Let’s start by creating an arbitrary model for integration. We’ll create random points and then approximate a line of best fit using the loess smoother.



model<-loess(y~x, data=dat)

The approximated loess model through our random points looks like this:

The antiderivative of the approximated model does not exist in a useful form since the loess function uses local fitting. We can use the integrate function to calculate the area under the curve. The integrate function requires as input a function that takes a numeric first argument and returns a numeric vector of the same length, so we have convert our model accordingly. We’ll approximate the definite integral from 4 to 8.

mod.fun<-function(x) predict(model,newdata=x)

The function tells us that the area under the curve from 4 to 8 is 33.1073 with absolute error < 3.7e-13. Now we can compare this estimate to one obtained using my function. We'll import the mc.int function from Github.
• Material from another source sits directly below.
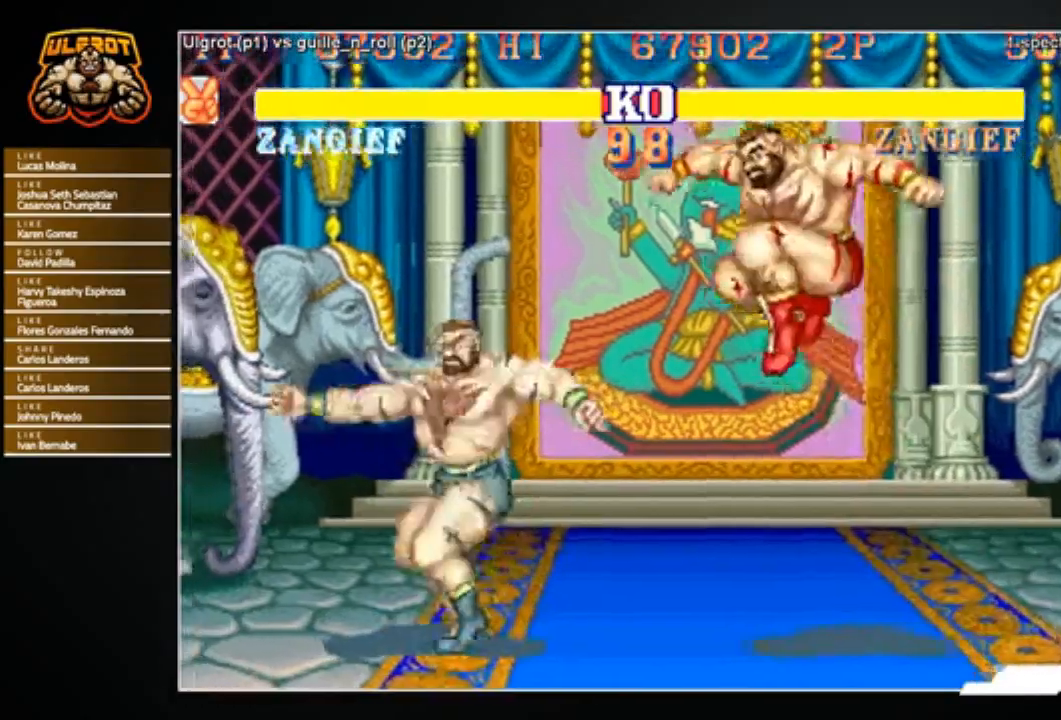
{"buttons": ["R2"], "left_stick": "down-left", "events": [[200, "left_stick", "down-left"], [467, "R2", "down"]]}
This function differs from integrate in a few key ways. The input is an R object model that has a predict (e.g., predict.lm) method, rather than an R function that returns a numeric vector the same length as the input. This is helpful because it eliminates the need to create your own prediction function for your model. Additionally, a plot is produced that shows the simulation data that were used to estimate the integral. Finally, the integration method uses randomly placed points rather than a polygon-based approach. I don’t know enough about integration to speak about the strength and weaknesses of either approach, but the point-based method is more straight-forward (in my opinion).

Let’s integrate our model from 4 to 8 using the mc.int function imported from Github.
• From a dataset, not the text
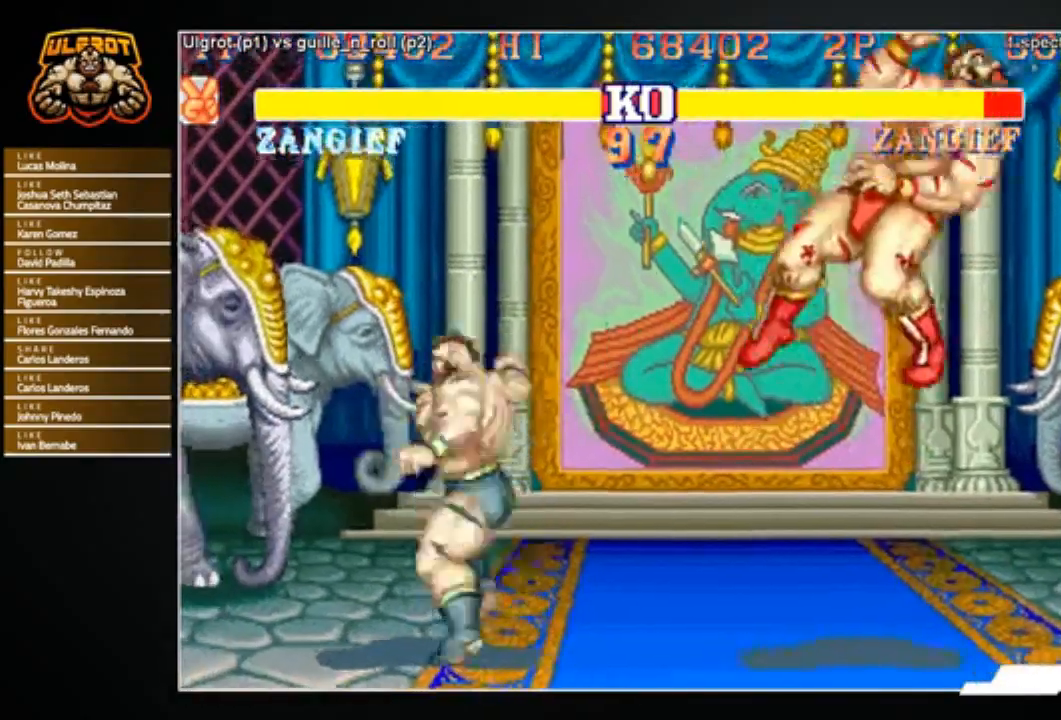
{"buttons": [], "left_stick": "right", "events": [[34, "R2", "up"], [100, "left_stick", "right"]]}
The estimate returned by the function is 32.999005, which is very close to the estimate returned from integrate. The default behavior of mc.int is to return a plot showing the random points that were used to obtain the estimate:

All of the points in green were below the curve. The area where the points were randomly located (x = 4 to x = 8 and y=0 to y=14) was multiplied by the number of green points divided by the total number of points. The function has the following arguments:

mod.in fitted R model object, must have predict method
int two-element numeric vector indicating interval for integration, integrates function across its range if none provided
n numeric vector indicating number of random points to use, default 10000
int.base numeric vector indicating minimum y location for integration, default 0
plot logical value indicating if results should be plotted, default TRUE
plot.pts logical value indicating if random points are plotted, default TRUE
plot.poly logical value indicating if a polygon representing the integration region should be plotted, default TRUE
cols three-element list indicating colors for points above curve, points below curve, and polygon, default ‘black’,’green’, and ‘blue’
round.val numeric vector indicating number of digits for rounding integration estimate, default 2
val logical value indicating if only the estimate is returned with no rounding, default TRUE

Two characteristics of the function are worth noting. First, the integration estimate varies with the total number of points:

Second, the integration estimate changes if we run the function again with the same total number of points since the point locations are chosen randomly:

These two issues represent one drawback of the mc.int function because a measure of certainty is not provided with the integration estimate, unlike the integrate function. However, an evaluation of certainty for an integral with no closed form solution is difficult to obtain because the actual value is not known. Accordingly, we can test the accuracy and precision of the mc.int function to approximate an integral with a known value. For example, the integral of the standard normal distribution from -1.96 to 1.96 is 0.95.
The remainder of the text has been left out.